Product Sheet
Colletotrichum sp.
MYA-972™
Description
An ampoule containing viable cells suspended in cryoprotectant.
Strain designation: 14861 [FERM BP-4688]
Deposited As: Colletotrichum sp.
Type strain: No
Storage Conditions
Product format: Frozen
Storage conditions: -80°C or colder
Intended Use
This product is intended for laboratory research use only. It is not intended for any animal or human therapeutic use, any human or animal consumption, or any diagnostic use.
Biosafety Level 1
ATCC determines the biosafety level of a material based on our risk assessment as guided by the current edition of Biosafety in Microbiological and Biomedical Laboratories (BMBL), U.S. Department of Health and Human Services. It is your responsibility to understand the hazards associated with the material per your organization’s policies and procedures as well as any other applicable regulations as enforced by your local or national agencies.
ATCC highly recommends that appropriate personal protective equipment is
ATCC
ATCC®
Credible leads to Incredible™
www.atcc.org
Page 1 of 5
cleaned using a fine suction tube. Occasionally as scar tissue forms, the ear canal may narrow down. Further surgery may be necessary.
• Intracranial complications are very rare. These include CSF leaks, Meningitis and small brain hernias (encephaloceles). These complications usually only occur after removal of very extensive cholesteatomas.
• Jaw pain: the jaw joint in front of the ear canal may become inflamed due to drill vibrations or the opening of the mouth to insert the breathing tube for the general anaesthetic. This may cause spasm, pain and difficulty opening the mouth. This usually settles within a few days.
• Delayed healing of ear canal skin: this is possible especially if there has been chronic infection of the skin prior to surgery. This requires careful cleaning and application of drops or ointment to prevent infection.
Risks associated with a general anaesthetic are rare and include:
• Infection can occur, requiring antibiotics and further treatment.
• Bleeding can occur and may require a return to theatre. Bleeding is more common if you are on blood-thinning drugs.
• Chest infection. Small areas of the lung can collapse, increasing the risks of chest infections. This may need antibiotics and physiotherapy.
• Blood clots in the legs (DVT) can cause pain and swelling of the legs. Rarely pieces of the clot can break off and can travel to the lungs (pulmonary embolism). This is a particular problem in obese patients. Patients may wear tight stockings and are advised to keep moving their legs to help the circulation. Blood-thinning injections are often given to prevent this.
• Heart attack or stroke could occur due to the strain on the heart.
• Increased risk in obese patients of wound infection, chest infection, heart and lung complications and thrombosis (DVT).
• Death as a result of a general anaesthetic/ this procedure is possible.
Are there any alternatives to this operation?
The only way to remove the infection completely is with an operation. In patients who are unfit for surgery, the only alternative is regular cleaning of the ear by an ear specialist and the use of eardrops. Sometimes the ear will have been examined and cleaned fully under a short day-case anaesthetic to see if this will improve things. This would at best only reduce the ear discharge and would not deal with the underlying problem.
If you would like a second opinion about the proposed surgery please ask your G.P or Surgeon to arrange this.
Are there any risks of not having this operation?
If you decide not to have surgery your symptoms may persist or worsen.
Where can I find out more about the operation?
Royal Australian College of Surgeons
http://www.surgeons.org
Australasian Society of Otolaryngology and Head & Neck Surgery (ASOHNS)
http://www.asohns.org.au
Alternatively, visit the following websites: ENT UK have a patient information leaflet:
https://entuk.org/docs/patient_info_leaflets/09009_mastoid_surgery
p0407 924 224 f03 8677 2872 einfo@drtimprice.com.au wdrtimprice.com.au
****************************************
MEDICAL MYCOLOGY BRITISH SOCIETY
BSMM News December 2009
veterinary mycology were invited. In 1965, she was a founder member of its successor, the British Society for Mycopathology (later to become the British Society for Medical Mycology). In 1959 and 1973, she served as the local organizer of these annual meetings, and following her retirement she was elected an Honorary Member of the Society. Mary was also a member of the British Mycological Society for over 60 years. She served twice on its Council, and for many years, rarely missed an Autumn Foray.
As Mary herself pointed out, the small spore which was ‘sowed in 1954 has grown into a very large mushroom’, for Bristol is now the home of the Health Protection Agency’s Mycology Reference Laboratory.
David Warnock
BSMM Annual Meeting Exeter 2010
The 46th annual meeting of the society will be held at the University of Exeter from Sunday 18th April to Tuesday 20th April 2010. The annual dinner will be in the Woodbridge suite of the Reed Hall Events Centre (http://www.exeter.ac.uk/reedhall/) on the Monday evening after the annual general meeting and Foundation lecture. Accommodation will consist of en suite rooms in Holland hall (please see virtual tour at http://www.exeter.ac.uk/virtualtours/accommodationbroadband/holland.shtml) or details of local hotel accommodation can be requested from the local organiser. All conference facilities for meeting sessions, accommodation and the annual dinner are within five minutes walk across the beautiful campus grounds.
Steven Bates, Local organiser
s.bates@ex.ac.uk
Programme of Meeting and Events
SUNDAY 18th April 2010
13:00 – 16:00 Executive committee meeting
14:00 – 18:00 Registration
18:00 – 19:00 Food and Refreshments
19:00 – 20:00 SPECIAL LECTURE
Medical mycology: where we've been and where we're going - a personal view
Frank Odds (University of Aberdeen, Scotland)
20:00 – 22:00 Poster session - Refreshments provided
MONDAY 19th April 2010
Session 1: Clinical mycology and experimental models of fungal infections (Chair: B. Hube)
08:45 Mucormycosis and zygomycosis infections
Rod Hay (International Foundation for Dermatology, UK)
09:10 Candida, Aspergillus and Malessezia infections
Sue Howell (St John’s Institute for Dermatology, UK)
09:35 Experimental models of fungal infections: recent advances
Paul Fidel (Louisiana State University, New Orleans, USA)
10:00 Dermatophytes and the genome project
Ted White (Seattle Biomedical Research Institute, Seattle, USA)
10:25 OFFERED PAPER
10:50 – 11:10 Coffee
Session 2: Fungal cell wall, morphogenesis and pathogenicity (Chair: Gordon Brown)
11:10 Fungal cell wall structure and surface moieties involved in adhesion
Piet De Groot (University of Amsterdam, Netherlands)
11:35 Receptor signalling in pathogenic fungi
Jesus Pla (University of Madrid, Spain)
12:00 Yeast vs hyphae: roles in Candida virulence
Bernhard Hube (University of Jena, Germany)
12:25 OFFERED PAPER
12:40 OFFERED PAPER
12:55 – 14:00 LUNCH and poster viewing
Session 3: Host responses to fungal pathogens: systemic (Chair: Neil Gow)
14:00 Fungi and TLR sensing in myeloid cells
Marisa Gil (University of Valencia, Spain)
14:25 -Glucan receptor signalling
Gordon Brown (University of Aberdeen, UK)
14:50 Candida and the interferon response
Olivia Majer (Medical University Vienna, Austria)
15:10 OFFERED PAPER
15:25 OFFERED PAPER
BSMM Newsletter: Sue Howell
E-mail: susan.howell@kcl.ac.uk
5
****************************************
Exercise objective: Beginning with the line holding "s.bates@ex.ac.uk" and ending with the line holding "Frank Odds (University of Aberdeen, Scotland)", write out the stretch of material above exactly; add no further lines.

Your response:
s.bates@ex.ac.uk
Programme of Meeting and Events
SUNDAY 18th April 2010
13:00 – 16:00 Executive committee meeting
14:00 – 18:00 Registration
18:00 – 19:00 Food and Refreshments
19:00 – 20:00 SPECIAL LECTURE
Medical mycology: where we've been and where we're going - a personal view
Frank Odds (University of Aberdeen, Scotland)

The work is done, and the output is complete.